Designing a tile map system consists of engineering tradeoffs (e.g. efficient iteration vs. efficient random access, constraints for performance reasons vs. costly convenience) like designing anything else: “what a professional developer/team would do” is the same as you can do, just with less mistakes along the way.

Omae Wa Mou Shindeiru

Within the time you have spent to write the question here, you could have implemented it by using 2d arrays and for cycle.

LedMar said:
What I mean is the best ways to abstract all the components to a tile map, reading them, and other optimizations that may help in the future and/or avoid personal problems you realized down the road

That doesn't exist.

You make assumptions about your tiles, eg rectangular, fixed size, systematic positioning in the grid, finite size, etc. You use those assumptions to create software for handling tiles, eg rectangular fixed size tiles at a fixed position in a finite grid can be stored in an array. Now what you are saying is that anything may change, really anything (you're not limiting what may change). As a result, even for a case just described, array goes out the window since the assumptions may not hold tomorrow. Now what? A quad-tree? what if you decide tomorrow you want polar coordinates? etc. With every software structure you make some changes very difficult to impossible, there is no way around it. If anything can change, then you cannot use that in the software as it will break the software if in the future you ever decide that must change.

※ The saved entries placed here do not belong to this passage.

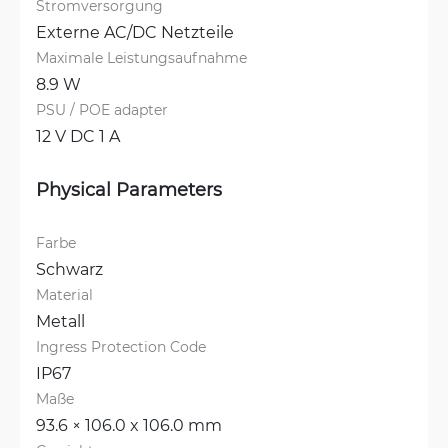
Stromversorgung
Externe AC/DC Netzteile
Maximale Leistungsaufnahme
8.9 W
PSU / POE adapter
12 V DC 1 A
Physical Parameters
Farbe
Schwarz
Material
Metall
Ingress Protection Code
IP67
Maße
93.6 × 106.0 x 106.0 mm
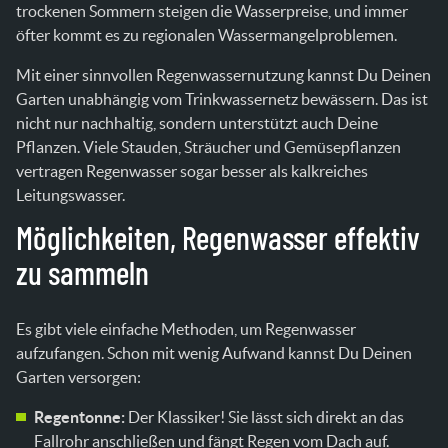
trockenen Sommern steigen die Wasserpreise, und immer
öfter kommt es zu regionalen Wassermangelproblemen.
Mit einer sinnvollen Regenwassernutzung kannst Du Deinen
Garten unabhängig vom Trinkwassernetz bewässern. Das ist
nicht nur nachhaltig, sondern unterstützt auch Deine
Pflanzen. Viele Stauden, Sträucher und Gemüsepflanzen
vertragen Regenwasser sogar besser als kalkreiches
Leitungswasser.
Möglichkeiten, Regenwasser effektiv
zu sammeln
Es gibt viele einfache Methoden, um Regenwasser
aufzufangen. Schon mit wenig Aufwand kannst Du Deinen
Garten versorgen:
Regentonne:
Der Klassiker! Sie lässt sich direkt an das
Fallrohr anschließen und fängt Regen vom Dach auf.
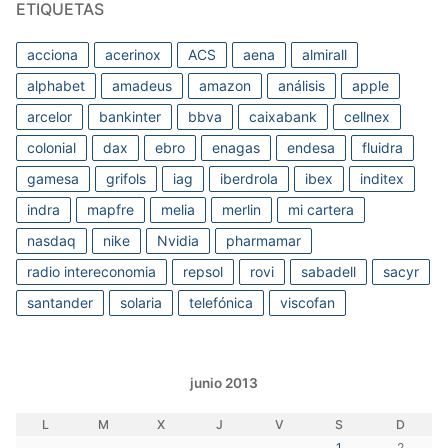
ETIQUETAS
acciona
acerinox
ACS
aena
almirall
alphabet
amadeus
amazon
análisis
apple
arcelor
bankinter
bbva
caixabank
cellnex
colonial
dax
ebro
enagas
endesa
fluidra
gamesa
grifols
iag
iberdrola
ibex
inditex
indra
mapfre
melia
merlin
mi cartera
nasdaq
nike
Nvidia
pharmamar
radio intereconomia
repsol
rovi
sabadell
sacyr
santander
solaria
telefónica
viscofan
junio 2013
L
M
X
J
V
S
D
1
2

Thus if you want to make any possible change in the future, there is no structure left for writing software. Thus you cannot write a system. Anything you write has structure, has assumptions that may not hold tomorrow.

The best system available to us is to make an implementation that is simple enough to do what you want it to do today (and not more). Preferably it should also be the simplest possible implementation, but that is harder to reach.

So yes, tomorrow your simple system may not be enough. If you raise the requirements, “simple enough to do what you want it to do today” might break. So what you do then is enhance the implementation such that the rule applies again, and you're back to the best system you can have today.